The ECB left its deposit rate at -0.5% and its main refinancing rate at 0%. In an accompanying press release, the central bank also affirmed it would maintain the "envelope" for its pandemic emergency purchase programme (PEPP) at EUR 1.85 trillion and would continue monthly purchases under the programme until at least the end of March 2022.

It added that if "favourable financing conditions can be maintained with asset purchase flows that do not exhaust the envelope over the net purchase horizon of the PEPP, the envelope need not be used in full. Equally, the envelope can be recalibrated if required to maintain favourable financing conditions to help counter the negative pandemic shock to the path of inflation."

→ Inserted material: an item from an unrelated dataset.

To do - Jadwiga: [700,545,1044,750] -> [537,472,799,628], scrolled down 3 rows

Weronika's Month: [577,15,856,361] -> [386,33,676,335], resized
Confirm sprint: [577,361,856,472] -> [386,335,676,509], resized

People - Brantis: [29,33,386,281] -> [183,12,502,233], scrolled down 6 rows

The ECB will also continue its asset purchase programme at a pace of EUR 20 billion a month.

Sterling, however, has been on a tear against the US dollar, rising 5.30% in the past three months alone.

At its first meeting for the year in February, the Bank of England’s (BOE) monetary policy committee (MPC) assessed that the existing stance of monetary policy remains appropriate.

“The MPC voted unanimously to maintain bank rate at 0.1%,” the bank said. “The committee voted unanimously for the Bank of England to maintain the stock of sterling non-financial investment-grade corporate bond purchases, financed by the issuance of central bank reserves, at GBP 20 billion.”

Among emerging markets, the Chinese yuan has risen 7.45% against the greenback over the past 12 months, a clear beneficiary of the lacklustre dollar.

The People’s Bank of China has rolled out a number of measures since early 2020 to support the pandemic-hit economy, but has shifted to a steadier stance in recent months.

China will also avoid a sudden shift of monetary policy, the central bank said recently, adding that it will balance economic recovery with preventing risks, Reuters reported.


SAUDI BONDS

The Saudi government continues to take advantage of low interest rates. In January, the kingdom’s National Debt Management Center offered its eighth international issuance under the Global Medium-Term Note Programme.

The issuance was more than four times oversubscribed, with total orders amounting to more than USD 22 billion, according to the Ministry of Finance.

“The kingdom will issue a total of USD 5 billion (equivalent to SAR 18.75 billion), consisting of two tranches as follows: USD 2.75 billion (equivalent to SAR 10.3 billion) for 12-year notes maturing 2033, USD 2.25 billion (equivalent to SAR 8.4 billion) for 40-year notes maturing 2061,” the ministry said.